Maryland Joins Lawsuit Defying Scientific Caution on Youth Gender Medicine

Maryland Attorney General Anthony G. Brown speaking at a podium with the Maryland state seal, during a press conference focused on a multistate lawsuit regarding gender transition medical interventions for minors.

By Michael Phillips | MDBayNews Staff

Maryland Attorney General Anthony G. Brown has joined a multistate lawsuit challenging a recent federal action that seeks to limit taxpayer-funded gender-transition medical interventions for minors. Framed by supporters as a defense of “evidence-based, lifesaving care,” the suit instead places Maryland squarely at odds with a growing body of international medical caution, recent Supreme Court precedent, and a national reassessment of how far government should go in subsidizing irreversible medical decisions for children.

The lawsuit targets a December 18 declaration issued by Robert F. Kennedy Jr., head of the U.S. Department of Health and Human Services. That declaration warned that puberty blockers, cross-sex hormones, and related interventions for minors are “unsafe and ineffective,” citing low-quality evidence and unresolved long-term risks. It further signaled that providers offering such treatments to children could face exclusion from Medicare and Medicaid participation.

Brown and attorneys general from 18 other Democratic-led states, along with the District of Columbia, filed suit in federal court in Oregon, arguing that HHS overstepped its authority and violated the Administrative Procedure Act by issuing what they characterize as a de facto rule without notice-and-comment. They also claim the action interferes with states’ rights to regulate medicine and coerces providers into halting care.

But stripped of rhetoric, the case highlights a deeper divide: whether government should continue underwriting experimental medical practices for minors amid unresolved scientific doubts—or whether restraint is warranted until stronger evidence exists.

Science Is Moving—Maryland Isn’t

For years, U.S. debate over youth gender medicine has been insulated from developments overseas. That insulation is cracking. Independent reviews commissioned by governments in the United Kingdom, Sweden, Finland, Norway, and other European nations have consistently found the evidence supporting medical gender interventions for minors to be of low or very low certainty. England’s 2024 Cass Review concluded there is no reliable proof that puberty blockers or hormones improve long-term mental health outcomes for children and recommended sharply restricting their use to research settings.

These were not conservative governments reacting to politics; they were progressive health systems responding to data gaps, methodological weaknesses, and mounting ethical concerns.

By contrast, Maryland has doubled down. The state mandates Medicaid coverage for youth gender interventions and spent roughly $1.7 million on such services in 2024. Gov. Wes Moore’s administration has cast any pullback as discriminatory—even as international peers pivot toward psychotherapy-first models and tighter safeguards.

Courts Have Also Shifted

The lawsuit also ignores the legal terrain reshaped this year by the U.S. Supreme Court.
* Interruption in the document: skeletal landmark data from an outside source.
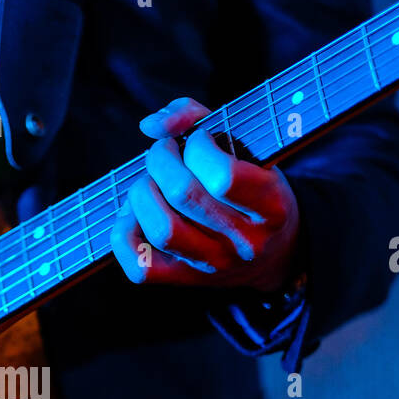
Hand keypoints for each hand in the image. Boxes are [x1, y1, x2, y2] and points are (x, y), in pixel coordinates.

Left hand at [111, 97, 299, 291]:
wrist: (273, 253)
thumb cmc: (252, 185)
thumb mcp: (246, 147)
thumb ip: (199, 119)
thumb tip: (152, 125)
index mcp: (272, 206)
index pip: (224, 177)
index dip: (199, 147)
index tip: (198, 139)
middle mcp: (245, 242)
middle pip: (183, 195)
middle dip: (161, 159)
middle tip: (164, 153)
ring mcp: (214, 264)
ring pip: (161, 230)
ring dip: (142, 194)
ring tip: (149, 182)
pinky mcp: (185, 279)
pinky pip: (142, 267)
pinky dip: (125, 235)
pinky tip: (134, 213)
In June, the Court upheld Tennessee’s ban on puberty blockers and hormones for minors, ruling that states may regulate these treatments under ordinary “rational basis” review given ongoing medical uncertainty. The majority explicitly declined to extend earlier employment-discrimination reasoning into youth medical care, deferring instead to legislatures weighing risks and benefits.

That ruling has already led to the unraveling of lower-court decisions that once treated youth gender medicine as constitutionally protected. Against that backdrop, Maryland’s insistence that the science is settled—and that federal caution is unlawful—looks increasingly disconnected from reality.

Procedure vs. Substance

To be clear, the states’ lawsuit is not frivolous. Administrative-law challenges often succeed on procedural grounds, and a judge may well rule that HHS should have gone through formal rulemaking. But winning on process would not resolve the underlying question: whether it is prudent or ethical to compel federal taxpayers to subsidize treatments for children that many experts now consider experimental.

That is the question Maryland’s leaders avoid.

Who Is Being Protected?

Supporters of the lawsuit argue that restricting funding harms vulnerable youth and interferes with family and doctor decision-making. Critics counter that aggressive “affirmation-first” medical models have sidelined parental caution, rushed minors toward irreversible outcomes, and treated unresolved distress with pharmaceuticals instead of therapy.

A center-right view does not deny the suffering of dysphoric youth. It simply asks whether compassion requires more medicine—or better evidence.

By suing to block federal restraint, Maryland has chosen ideology over caution and litigation over reflection. As other democracies pause, reassess, and recalibrate, Maryland is racing to lock in a medical model the rest of the world is quietly questioning.

That may win applause in progressive circles. It may even win a procedural skirmish in court. But it does not answer the harder question facing parents, doctors, and taxpayers alike: when it comes to children, shouldn’t uncertainty counsel restraint?